Il fut sorti de ses rêveries par un attouchement précis.
— Je ne sais pas si tu m’as écouté, mais toi, tu devrais t’écouter !
— Qu’est-ce que tu veux dire ?
— Je crois que tu refuses beaucoup de choses ! Tu devrais te détendre, te laisser aller, tenter des expériences !
Son geste avait indiqué sans ambiguïté de quoi il s’agissait. Gilles était bien avec son non-dit. Il s’en doutait, mais n’avait pas besoin de le savoir. Le silence était préférable à tout le reste, impossible à vivre. Pourquoi faudrait-il qu’il mette tout en l’air ? Pour les beaux yeux d’un pédé noir ?
— Qu’est-ce que ça peut te faire ?
— Tu sais, savoir qui on est est plus simple !
Non, non et non ! Ne pas savoir est plus rassurant. Son insistance mettait Gilles en colère.
— Tu veux me proposer tes services ?
— Gilles, ne sois pas méchant. Je ne veux rien te proposer, sinon un peu d’amitié.
— Excuse-moi. Je n’ai pas envie de changer.
— Moi, je te dis que tu vas le faire ! Mais, avance à ton rythme, mon ami.

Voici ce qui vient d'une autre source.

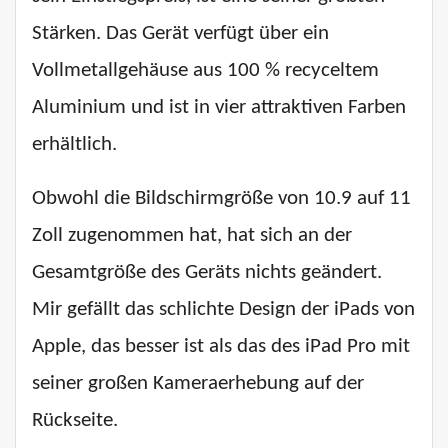
Stärken. Das Gerät verfügt über ein
Vollmetallgehäuse aus 100 % recyceltem
Aluminium und ist in vier attraktiven Farben
erhältlich.
Obwohl die Bildschirmgröße von 10.9 auf 11
Zoll zugenommen hat, hat sich an der
Gesamtgröße des Geräts nichts geändert.
Mir gefällt das schlichte Design der iPads von
Apple, das besser ist als das des iPad Pro mit
seiner großen Kameraerhebung auf der
Rückseite.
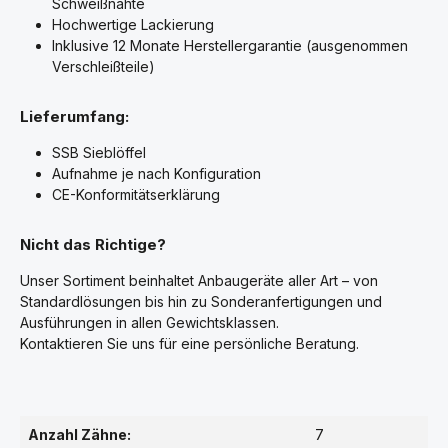
Schweißnähte
Hochwertige Lackierung
Inklusive 12 Monate Herstellergarantie (ausgenommen
Verschleißteile)
Lieferumfang:
SSB Sieblöffel
Aufnahme je nach Konfiguration
CE-Konformitätserklärung
Nicht das Richtige?
Unser Sortiment beinhaltet Anbaugeräte aller Art – von
Standardlösungen bis hin zu Sonderanfertigungen und
Ausführungen in allen Gewichtsklassen.
Kontaktieren Sie uns für eine persönliche Beratung.
Anzahl Zähne:
7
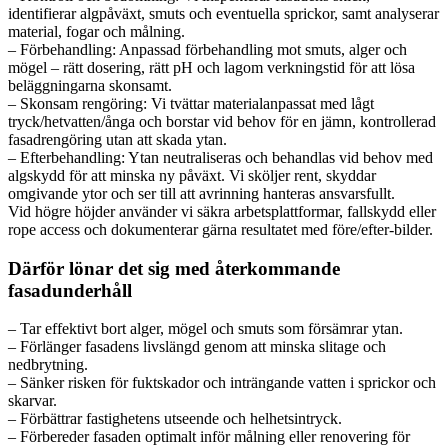
identifierar algpåväxt, smuts och eventuella sprickor, samt analyserar
material, fogar och målning.
– Förbehandling: Anpassad förbehandling mot smuts, alger och
mögel – rätt dosering, rätt pH och lagom verkningstid för att lösa
beläggningarna skonsamt.
– Skonsam rengöring: Vi tvättar materialanpassat med lågt
tryck/hetvatten/ånga och borstar vid behov för en jämn, kontrollerad
fasadrengöring utan att skada ytan.
– Efterbehandling: Ytan neutraliseras och behandlas vid behov med
algskydd för att minska ny påväxt. Vi sköljer rent, skyddar
omgivande ytor och ser till att avrinning hanteras ansvarsfullt.
Vid högre höjder använder vi säkra arbetsplattformar, fallskydd eller
rope access och dokumenterar gärna resultatet med före/efter-bilder.
Därför lönar det sig med återkommande
fasadunderhåll
– Tar effektivt bort alger, mögel och smuts som försämrar ytan.
– Förlänger fasadens livslängd genom att minska slitage och
nedbrytning.
– Sänker risken för fuktskador och inträngande vatten i sprickor och
skarvar.
– Förbättrar fastighetens utseende och helhetsintryck.
– Förbereder fasaden optimalt inför målning eller renovering för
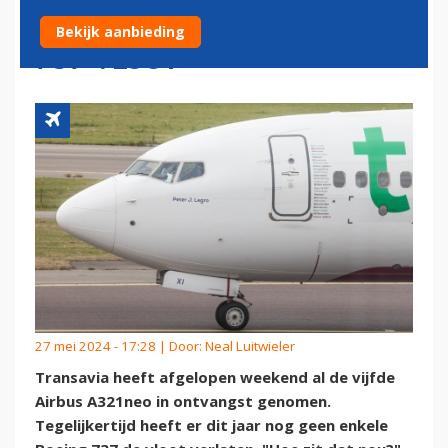
UITFASERING EIGEN BOEING
Bekijk aanbieding
737-VLOOT
27 mei 2024 - 17:28 | Door:
Neal Luitwieler
Transavia heeft afgelopen weekend al de vijfde
Airbus A321neo in ontvangst genomen.
Tegelijkertijd heeft er dit jaar nog geen enkele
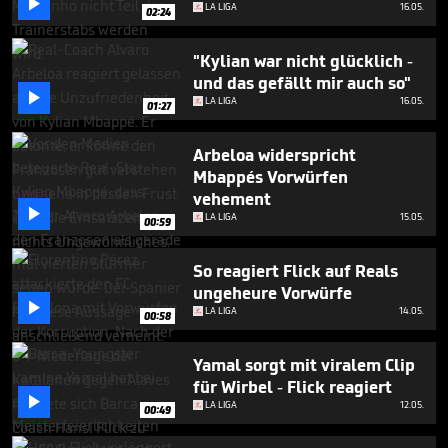

seconds
LA LIGA
16.05.
02:24
"Kylian war nicht glücklich -
und das gefällt mir auch so"

LA LIGA
16.05.
01:27
Arbeloa widerspricht
Mbappés Vorwürfen
vehement

LA LIGA
15.05.
00:59
So reagiert Flick auf Reals
ungeheure Vorwürfe

LA LIGA
14.05.
00:58
Yamal sorgt mit viralem Clip
für Wirbel - Flick reagiert

LA LIGA
12.05.
00:49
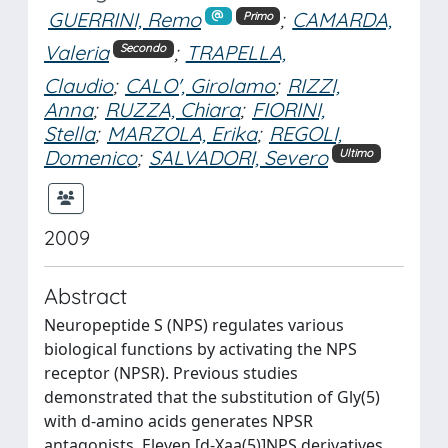
GUERRINI, Remo
;
CAMARDA,
Primo
Valeria
;
TRAPELLA,
Secondo
Claudio
;
CALO', Girolamo
;
RIZZI,
Anna
;
RUZZA, Chiara
;
FIORINI,
Stella
;
MARZOLA, Erika
;
REGOLI,
Domenico
;
SALVADORI, Severo
Ultimo
2009
Abstract
Neuropeptide S (NPS) regulates various
biological functions by activating the NPS
receptor (NPSR). Previous studies
demonstrated that the substitution of Gly(5)
with d-amino acids generates NPSR
antagonists. Eleven [d-Xaa(5)]NPS derivatives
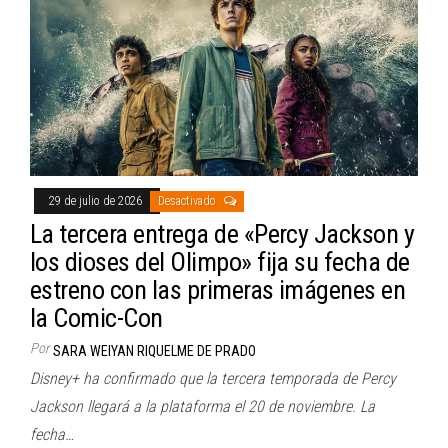
29 de julio de 2026
Desactivado
La tercera entrega de «Percy Jackson y
los dioses del Olimpo» fija su fecha de
estreno con las primeras imágenes en
la Comic-Con
Por
SARA WEIYAN RIQUELME DE PRADO
Disney+ ha confirmado que la tercera temporada de Percy
Jackson llegará a la plataforma el 20 de noviembre. La
fecha…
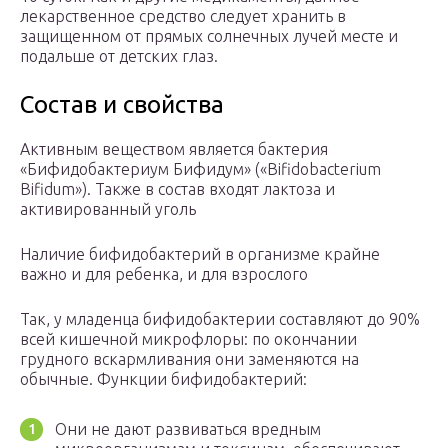
лекарственное средство следует хранить в
защищенном от прямых солнечных лучей месте и
подальше от детских глаз.
Состав и свойства
Активным веществом является бактерия
«Бифидобактериум Бифидум» («Bifidobacterium
Bifidum»). Также в состав входят лактоза и
активированный уголь
Наличие бифидобактерий в организме крайне
важно и для ребенка, и для взрослого
Так, у младенца бифидобактерии составляют до 90%
всей кишечной микрофлоры: по окончании
грудного вскармливания они заменяются на
обычные. Функции бифидобактерий:
Они не дают развиваться вредным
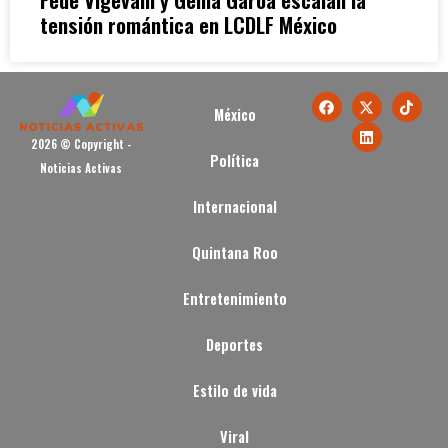
tensión romántica en LCDLF México
México
2026 © Copyright -
Política
Noticias Activas
Internacional
Quintana Roo
Entretenimiento
Deportes
Estilo de vida
Viral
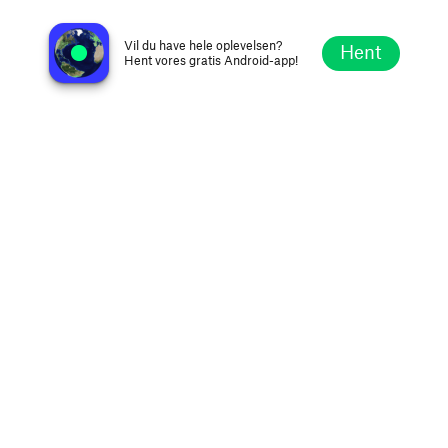
Radio Virustar FM 94.5
Virú, Peru
Vil du have hele oplevelsen?
Hent
Hent vores gratis Android-app!
Udforsk
Favoritter
Gennemse
Søg
Opsætning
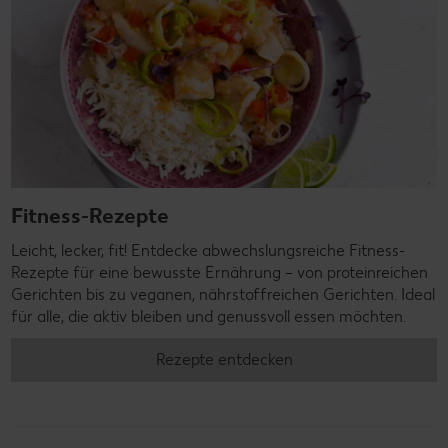
Fitness-Rezepte
Leicht, lecker, fit! Entdecke abwechslungsreiche Fitness-
Rezepte für eine bewusste Ernährung – von proteinreichen
Gerichten bis zu veganen, nährstoffreichen Gerichten. Ideal
für alle, die aktiv bleiben und genussvoll essen möchten.
Rezepte entdecken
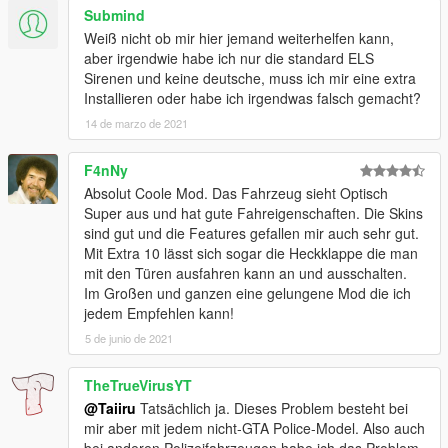
Submind
Weiß nicht ob mir hier jemand weiterhelfen kann,
aber irgendwie habe ich nur die standard ELS
Sirenen und keine deutsche, muss ich mir eine extra
Installieren oder habe ich irgendwas falsch gemacht?
14 de marzo de 2021
F4nNy
Absolut Coole Mod. Das Fahrzeug sieht Optisch
Super aus und hat gute Fahreigenschaften. Die Skins
sind gut und die Features gefallen mir auch sehr gut.
Mit Extra 10 lässt sich sogar die Heckklappe die man
mit den Türen ausfahren kann an und ausschalten.
Im Großen und ganzen eine gelungene Mod die ich
jedem Empfehlen kann!
5 de junio de 2021
TheTrueVirusYT
@Taiiru
Tatsächlich ja. Dieses Problem besteht bei
mir aber mit jedem nicht-GTA Police-Model. Also auch
bei anderen Polizeifahrzeugen habe ich das Problem.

Heureusement qu’il partit ! C’était trop pour Gilles. Il n’était pas venu pour ça. Il enfila un short et traversa l’hôtel pour aller voir la mer. Il n’en avait pas encore éprouvé la curiosité. De rares enfants piaillaient, la mer était immense, avec des vagues. Sans intérêt ! Surtout, la vue du jeune Noir lui manquait. Sa présence aussi, un peu. Que se passait-il ?

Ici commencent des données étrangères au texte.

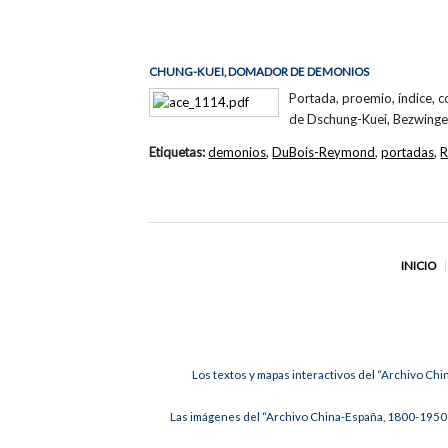
CHUNG-KUEI, DOMADOR DE DEMONIOS
Portada, proemio, índice, 
de Dschung-Kuei, Bezwinge
Etiquetas:
demonios
,
DuBois-Reymond
,
portadas
,
R
INICIO
Los textos y mapas interactivos del “Archivo Chi
Las imágenes del “Archivo China-España, 1800-1950”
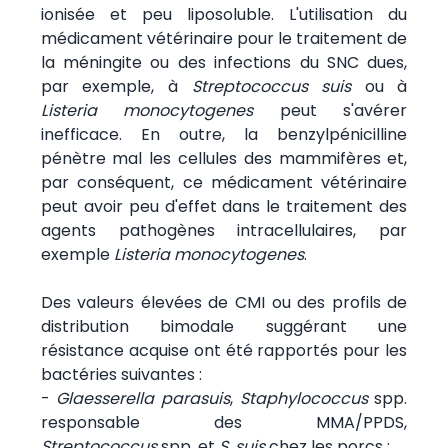
ionisée et peu liposoluble. L'utilisation du
médicament vétérinaire pour le traitement de
la méningite ou des infections du SNC dues,
par exemple, à
Streptococcus suis
ou à
Listeria monocytogenes
peut s'avérer
inefficace. En outre, la benzylpénicilline
pénètre mal les cellules des mammifères et,
par conséquent, ce médicament vétérinaire
peut avoir peu d'effet dans le traitement des
agents pathogènes intracellulaires, par
exemple
Listeria monocytogenes
.
Des valeurs élevées de CMI ou des profils de
distribution bimodale suggérant une
résistance acquise ont été rapportés pour les
bactéries suivantes :
-
Glaesserella parasuis
,
Staphylococcus
spp.
responsable des MMA/PPDS,
Streptococcus
spp.
et
S. suis
chez les porcs ;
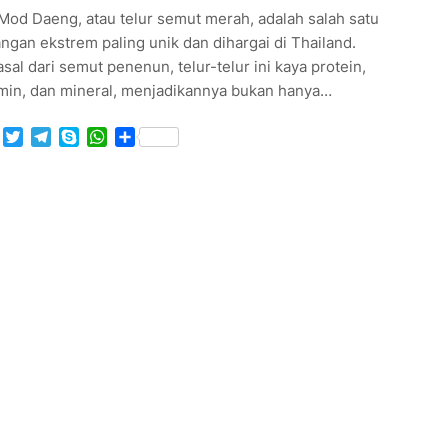
Mod Daeng, atau telur semut merah, adalah salah satu
ngan ekstrem paling unik dan dihargai di Thailand.
sal dari semut penenun, telur-telur ini kaya protein,
amin, dan mineral, menjadikannya bukan hanya…
Facebook
Twitter
Telegram
Skype
WhatsApp
Share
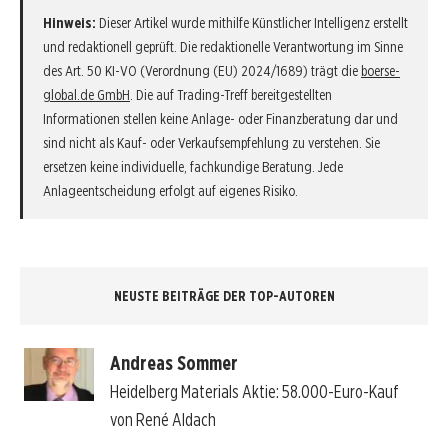
Hinweis:
Dieser Artikel wurde mithilfe Künstlicher Intelligenz erstellt
und redaktionell geprüft. Die redaktionelle Verantwortung im Sinne
des Art. 50 KI-VO (Verordnung (EU) 2024/1689) trägt die
boerse-
global.de GmbH
. Die auf Trading-Treff bereitgestellten
Informationen stellen keine Anlage- oder Finanzberatung dar und
sind nicht als Kauf- oder Verkaufsempfehlung zu verstehen. Sie
ersetzen keine individuelle, fachkundige Beratung. Jede
Anlageentscheidung erfolgt auf eigenes Risiko.
NEUSTE BEITRÄGE DER TOP-AUTOREN
Andreas Sommer
Heidelberg Materials Aktie: 58.000-Euro-Kauf
von René Aldach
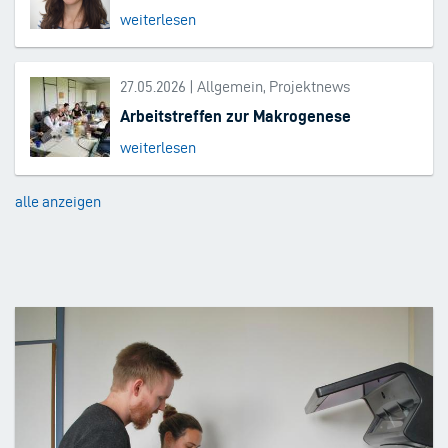
weiterlesen
27.05.2026 | Allgemein, Projektnews
Arbeitstreffen zur Makrogenese
weiterlesen
alle anzeigen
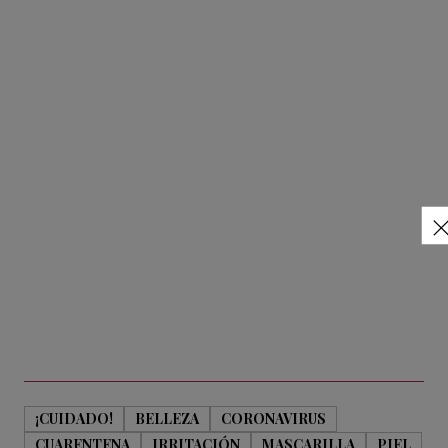
¡CUIDADO!
BELLEZA
CORONAVIRUS
CUARENTENA
IRRITACIÓN
MASCARILLA
PIEL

Il frôla Macodou en passant, qui se retourna avec son sourire accueillant. Il ne prononça aucun mot, attendit que Gilles se soit réinstallé pour venir faire son tour vers chez lui. Il s’assit et, sans regarder Gilles, lui parla de son pays, de ses particularités, de ses difficultés. Le Blanc écoutait. Il ne s’était jamais intéressé à la politique, à l’économie. La voix fluette et harmonieuse le fascinait. Il avait trouvé dans sa compagnie une douceur et une raison de vivre. Le pays était dur, il n’y avait pas de travail pour tout le monde. Il avait de la chance d’être comme il était et de pouvoir se vendre. Il plaisait aux hommes, répondait à toutes les demandes, avec des jeunes, des vieux. Il ne se faisait pas toujours payer, ne demandait pas toujours la même somme fixant sa rétribution selon la sympathie ou la richesse supposées du client. Il gagnait sa vie, expliqua-t-il dans un sourire où Gilles lut une si grande tristesse qu’il eut un mouvement de compassion en posant sa main sur le bras du jeune homme. Son geste instinctif lui fit retrouver la douceur de cette peau. Mon Dieu, oui, il s’en souvenait ! Cela avait si bon, et si bref ! Il oublia de la retirer. Quand il s’en rendit compte, Macodou fixait cette main, le regard vide. Gilles était perdu, ne voulant pas vexer le garçon en la retirant, mais ne souhaitant pas que ce geste soit perçu comme une demande. Il finit par augmenter légèrement sa pression avant de la ramener à lui. Macodou sortit de sa torpeur avec un visage ravagé, l’effaçant soudain d’un sourire qui fit craquer Gilles.
Macodou se leva pour ramasser une feuille tombée sur la margelle, laissant Gilles se questionner sur ce qui venait de se produire, ressentant un étrange sentiment en lui.